### [Work instruction]
Return every line from the records below that has the word "exchange".

### [Extracted page text data]
━━━━━━━━━━
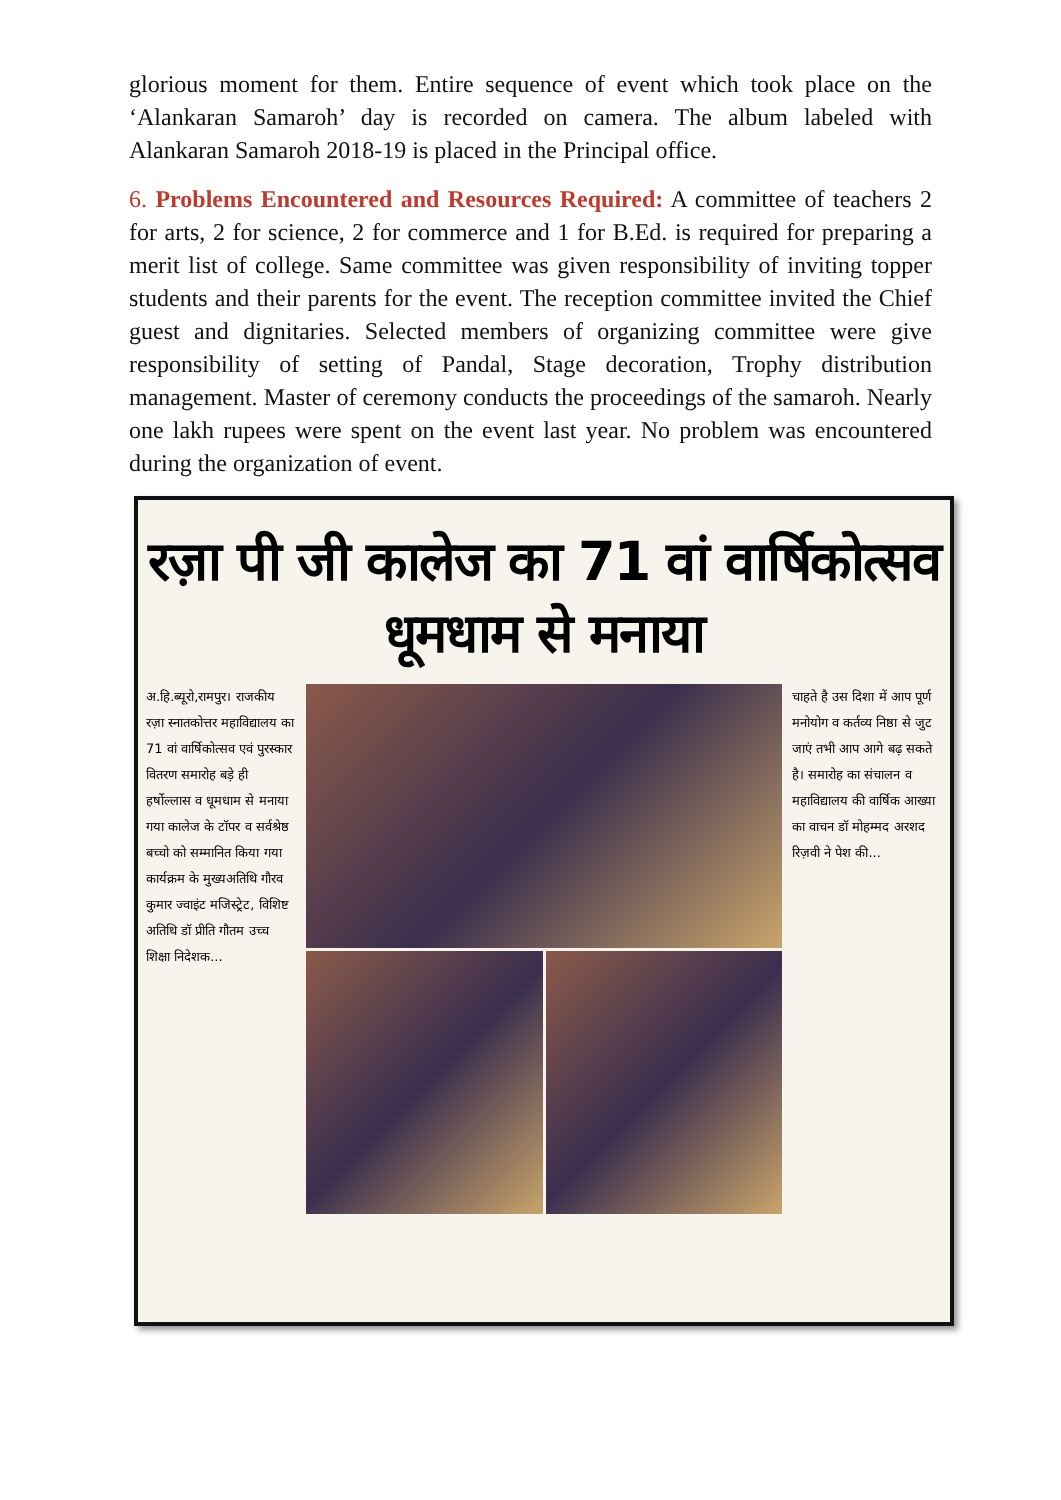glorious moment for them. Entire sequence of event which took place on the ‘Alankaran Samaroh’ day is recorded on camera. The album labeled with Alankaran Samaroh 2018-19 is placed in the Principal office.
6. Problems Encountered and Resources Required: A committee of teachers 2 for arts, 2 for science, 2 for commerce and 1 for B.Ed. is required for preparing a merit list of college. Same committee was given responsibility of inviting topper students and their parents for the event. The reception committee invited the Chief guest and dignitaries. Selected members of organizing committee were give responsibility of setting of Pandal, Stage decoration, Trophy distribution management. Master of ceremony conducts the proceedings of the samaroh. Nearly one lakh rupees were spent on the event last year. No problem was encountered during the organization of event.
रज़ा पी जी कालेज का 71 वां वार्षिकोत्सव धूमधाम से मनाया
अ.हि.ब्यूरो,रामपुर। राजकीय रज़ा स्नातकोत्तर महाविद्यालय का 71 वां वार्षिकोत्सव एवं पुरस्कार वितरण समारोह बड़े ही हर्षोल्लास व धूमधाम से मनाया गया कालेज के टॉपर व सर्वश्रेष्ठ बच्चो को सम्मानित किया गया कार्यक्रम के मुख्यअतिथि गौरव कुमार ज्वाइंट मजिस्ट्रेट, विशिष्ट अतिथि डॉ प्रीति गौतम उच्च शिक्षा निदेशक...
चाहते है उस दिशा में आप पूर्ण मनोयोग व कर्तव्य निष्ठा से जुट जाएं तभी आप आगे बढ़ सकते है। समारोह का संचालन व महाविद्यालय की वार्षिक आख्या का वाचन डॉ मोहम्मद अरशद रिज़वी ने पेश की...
━━━━━━━━━━
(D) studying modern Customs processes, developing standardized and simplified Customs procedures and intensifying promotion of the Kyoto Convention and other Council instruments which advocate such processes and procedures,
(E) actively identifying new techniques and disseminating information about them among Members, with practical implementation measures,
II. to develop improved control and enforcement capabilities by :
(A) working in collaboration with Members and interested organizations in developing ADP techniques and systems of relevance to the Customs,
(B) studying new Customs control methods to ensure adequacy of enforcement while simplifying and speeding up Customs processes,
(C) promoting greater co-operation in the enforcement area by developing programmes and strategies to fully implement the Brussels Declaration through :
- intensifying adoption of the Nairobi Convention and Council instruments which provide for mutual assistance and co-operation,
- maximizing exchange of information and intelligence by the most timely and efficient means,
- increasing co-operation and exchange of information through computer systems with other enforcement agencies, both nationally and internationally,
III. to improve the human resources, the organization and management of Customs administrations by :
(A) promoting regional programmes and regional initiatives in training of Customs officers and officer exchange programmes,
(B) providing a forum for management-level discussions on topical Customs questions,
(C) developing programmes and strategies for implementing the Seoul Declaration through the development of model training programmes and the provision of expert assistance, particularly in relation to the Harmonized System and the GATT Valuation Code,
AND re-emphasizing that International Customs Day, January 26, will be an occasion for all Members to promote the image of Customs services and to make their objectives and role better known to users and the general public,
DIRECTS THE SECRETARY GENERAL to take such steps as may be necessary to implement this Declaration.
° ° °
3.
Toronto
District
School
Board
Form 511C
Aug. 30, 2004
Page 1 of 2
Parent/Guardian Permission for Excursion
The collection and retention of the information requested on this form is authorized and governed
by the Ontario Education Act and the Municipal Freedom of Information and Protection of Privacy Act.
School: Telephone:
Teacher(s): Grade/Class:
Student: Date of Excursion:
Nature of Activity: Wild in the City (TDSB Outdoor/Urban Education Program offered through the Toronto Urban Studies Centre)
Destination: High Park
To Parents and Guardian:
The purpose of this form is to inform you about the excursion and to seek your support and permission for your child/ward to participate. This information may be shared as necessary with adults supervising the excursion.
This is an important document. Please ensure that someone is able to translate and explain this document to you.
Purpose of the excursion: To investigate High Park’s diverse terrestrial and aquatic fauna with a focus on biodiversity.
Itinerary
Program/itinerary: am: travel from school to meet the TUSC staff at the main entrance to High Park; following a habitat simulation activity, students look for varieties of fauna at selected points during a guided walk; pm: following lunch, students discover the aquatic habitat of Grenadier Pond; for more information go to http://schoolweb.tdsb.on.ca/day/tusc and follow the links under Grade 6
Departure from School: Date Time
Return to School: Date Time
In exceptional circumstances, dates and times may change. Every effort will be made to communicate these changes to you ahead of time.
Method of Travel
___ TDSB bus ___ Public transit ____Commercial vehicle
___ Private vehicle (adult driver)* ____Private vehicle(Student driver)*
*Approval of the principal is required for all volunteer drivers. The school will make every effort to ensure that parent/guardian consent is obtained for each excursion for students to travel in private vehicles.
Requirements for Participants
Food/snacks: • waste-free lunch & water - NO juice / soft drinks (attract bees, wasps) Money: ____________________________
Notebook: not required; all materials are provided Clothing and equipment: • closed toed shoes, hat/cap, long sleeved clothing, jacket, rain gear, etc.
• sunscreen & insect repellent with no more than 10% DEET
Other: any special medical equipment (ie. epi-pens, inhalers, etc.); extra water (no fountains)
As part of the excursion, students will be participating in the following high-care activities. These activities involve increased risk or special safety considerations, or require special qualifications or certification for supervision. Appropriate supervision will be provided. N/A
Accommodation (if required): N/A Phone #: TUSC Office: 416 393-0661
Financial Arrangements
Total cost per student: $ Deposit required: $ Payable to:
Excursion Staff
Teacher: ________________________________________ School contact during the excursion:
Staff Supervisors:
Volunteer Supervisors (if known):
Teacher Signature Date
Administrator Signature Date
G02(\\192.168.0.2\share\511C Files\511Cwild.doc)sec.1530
━━━━━━━━━━
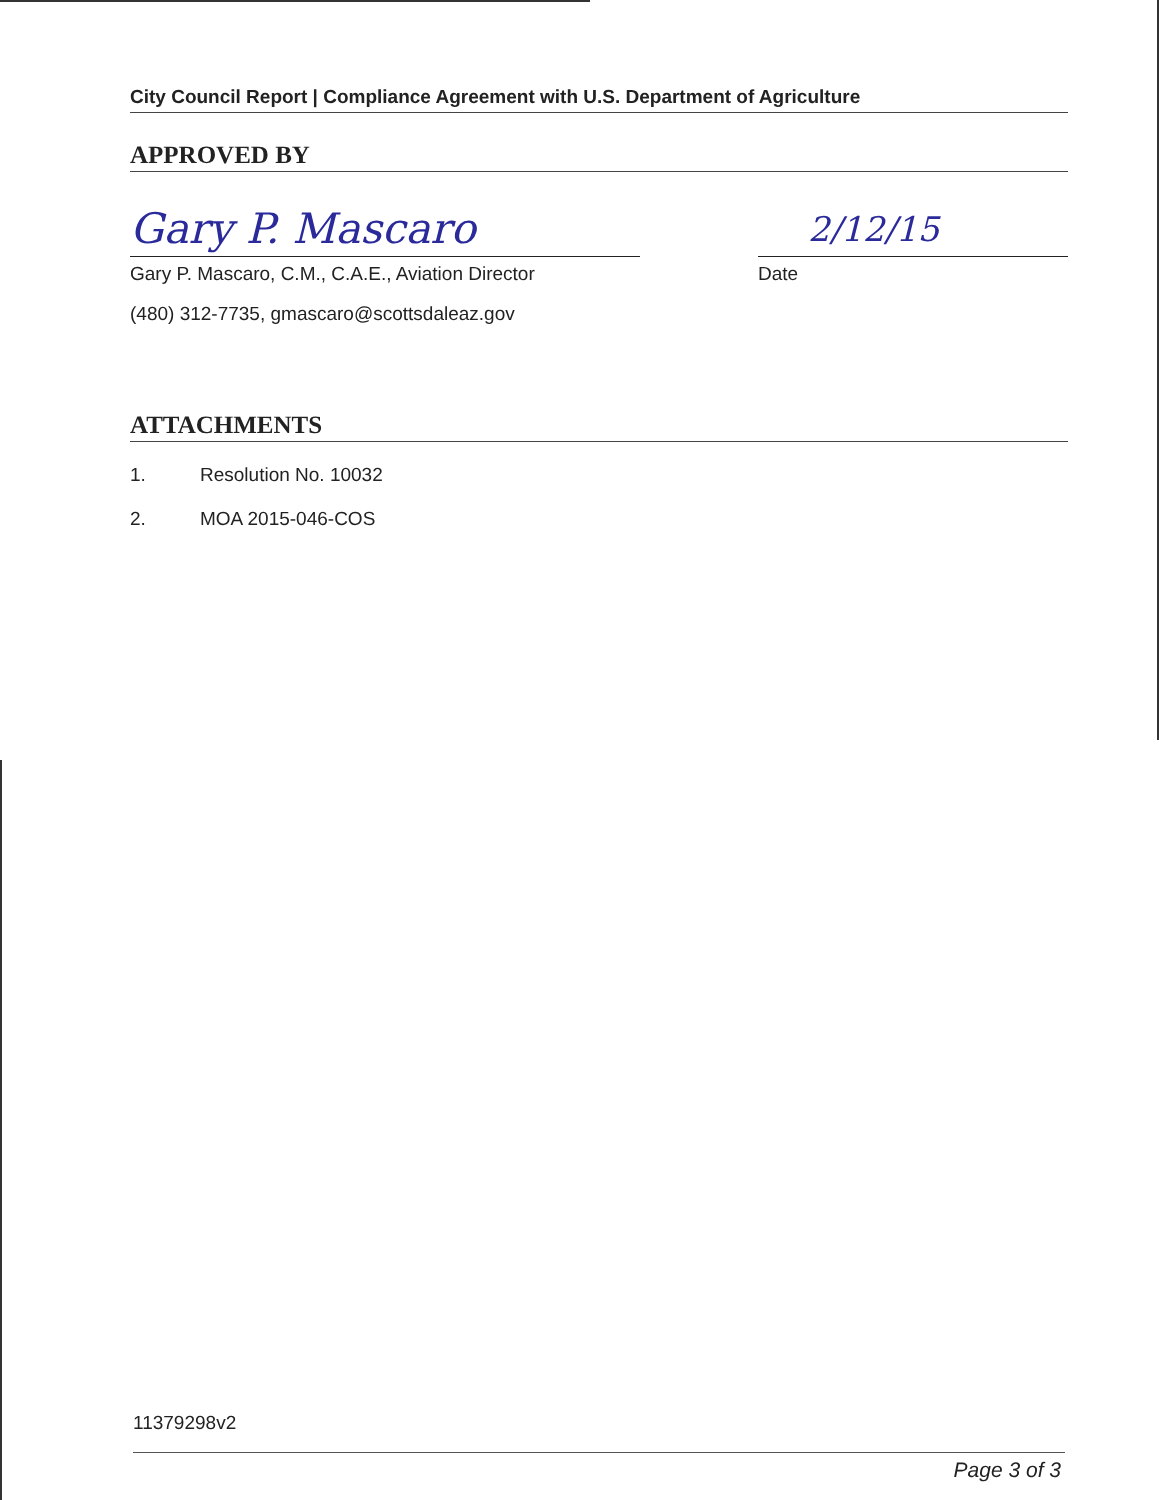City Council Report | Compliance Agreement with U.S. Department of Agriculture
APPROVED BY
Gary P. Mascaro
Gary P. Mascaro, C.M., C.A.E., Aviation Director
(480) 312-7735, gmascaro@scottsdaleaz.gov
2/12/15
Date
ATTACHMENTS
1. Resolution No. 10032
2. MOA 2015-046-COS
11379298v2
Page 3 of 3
━━━━━━━━━━
### [Task solution]
- maximizing exchange of information and intelligence by the most timely and efficient means,
- increasing co-operation and exchange of information through computer systems with other enforcement agencies, both nationally and internationally,
(A) promoting regional programmes and regional initiatives in training of Customs officers and officer exchange programmes,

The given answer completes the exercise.